Occidental's appeal lies in its low-cost oil production, strategic assets in the Permian Basin (a prolific shale oil region), and commitment to returning value to shareholders. The article highlights that OXY has been aggressively paying down debt and increasing dividend payouts – a clear signal of management’s confidence in the company's future prospects. While acknowledging the volatility inherent in the energy sector, the article suggests that Occidental is well-positioned to benefit from both higher oil prices (driven by global demand) and increased operational efficiency.

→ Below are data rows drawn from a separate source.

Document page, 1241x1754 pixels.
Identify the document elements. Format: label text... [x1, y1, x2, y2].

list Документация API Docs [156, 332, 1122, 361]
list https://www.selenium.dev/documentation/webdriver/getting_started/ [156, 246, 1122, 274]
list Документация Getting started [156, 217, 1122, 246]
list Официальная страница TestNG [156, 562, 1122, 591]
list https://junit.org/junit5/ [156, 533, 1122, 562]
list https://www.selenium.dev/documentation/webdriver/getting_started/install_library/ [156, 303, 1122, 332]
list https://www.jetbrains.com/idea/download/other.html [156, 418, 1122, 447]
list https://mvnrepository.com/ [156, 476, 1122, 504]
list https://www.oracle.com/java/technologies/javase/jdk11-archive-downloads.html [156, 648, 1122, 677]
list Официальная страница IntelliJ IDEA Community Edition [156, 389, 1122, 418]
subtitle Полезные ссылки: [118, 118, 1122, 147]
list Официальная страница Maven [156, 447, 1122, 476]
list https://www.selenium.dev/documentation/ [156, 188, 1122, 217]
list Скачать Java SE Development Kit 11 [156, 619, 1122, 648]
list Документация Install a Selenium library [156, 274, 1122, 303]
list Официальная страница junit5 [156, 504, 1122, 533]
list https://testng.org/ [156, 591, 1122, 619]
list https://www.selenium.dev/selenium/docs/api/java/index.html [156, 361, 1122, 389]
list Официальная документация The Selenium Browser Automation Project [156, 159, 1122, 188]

Furthermore, Berkshire Hathaway's substantial investment in OXY signals a level of support that can provide stability for the stock. While environmental concerns surrounding fossil fuels remain a long-term challenge for the industry, Occidental’s focus on carbon capture technologies and sustainable practices could help mitigate these risks. The article emphasizes that investing in OXY is essentially betting on the continued global demand for energy and Occidental's ability to efficiently and responsibly meet that demand.
Important Considerations & Disclaimer:
It's crucial to remember that even Buffett's picks aren’t guaranteed winners. Market conditions can change, unforeseen events can impact companies, and valuations are always subject to fluctuation. The Fool's article serves as a starting point for research and should not be considered financial advice. Before investing in any of these stocks (or any other investment), it is essential to conduct your own thorough analysis, consider your individual risk tolerance, and consult with a qualified financial advisor. The long-term nature of Buffett’s strategy requires patience and discipline – expecting overnight riches is unrealistic. The key is to identify fundamentally sound companies with sustainable competitive advantages and hold them through thick and thin.